Less than two months into a training venture with his son Paul, Peter Snowden is rightly making plans to be a force during the spring carnival.
The Snowdens trained their second two-year-old winner in 24 hours and their third in a week when first starter Inkling made short work of his rivals in the More Than Ready Plate (1100m) at Warwick Farm on Wednesday.
For a stable which didn't properly exist until the end of the Sydney autumn carnival, the Snowden partnership is making tremendous inroads.
"We have been very lucky," Snowden said. "Paul and I can't believe how big the support has been. It's been unbelievable."

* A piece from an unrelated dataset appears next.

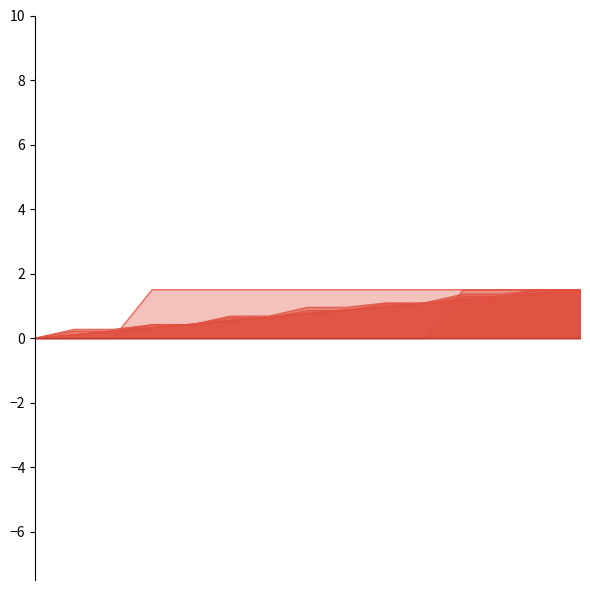

After their last crossing, which series has the higher values: Point_5 (PSB.PWR.2HDPA) or Point_11 (PSB.SNG.MTR)?

Point_5 (PSB.PWR.2HDPA)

Prominent owner Peter Moran has been at the forefront of industry backing for the fledgling Randwick stable.
"Getting horses the quality of Inkling and Cluster and a few of the young ones has been fantastic," Snowden said.
"Peter has given us horses who have great pedigrees and they are good types like Inkling."
On the same day his half brother Diamond Jim won a jumps race in Melbourne, Inkling stamped himself as a horse with considerably more brilliance, enough for Snowden to consider setting the colt for better races than a Sydney midweeker.
"We've got races like the Golden Rose coming up and (the spring carnival in) Melbourne is just around the corner so we'll be mindful of all of those," Snowden said.
"He's had plenty of time in the paddock and he's now mentally mature and strong enough."
Jarrod Austin shared a hometrack win with Chris Waller when their fillies dead-heated in the Ibis Milano Restaurant Maiden Handicap (1100m).
"I thought she had won but when the number didn't go up straight away I thought something was going on," Austin said after Bonee Tess shared the result with the fast-finishing Wine Tales.
Kembla Grange trainer Geoff Hall gained an insight into the future when Percules broke a run of placings in the TAB Early Quaddie Maiden Handicap (1300m).
A $4.80 to $6 drifter, Percules didn't begin as well as Hall thought he would and settled just off the speed for Tim Clark instead of taking up his usual front-running role.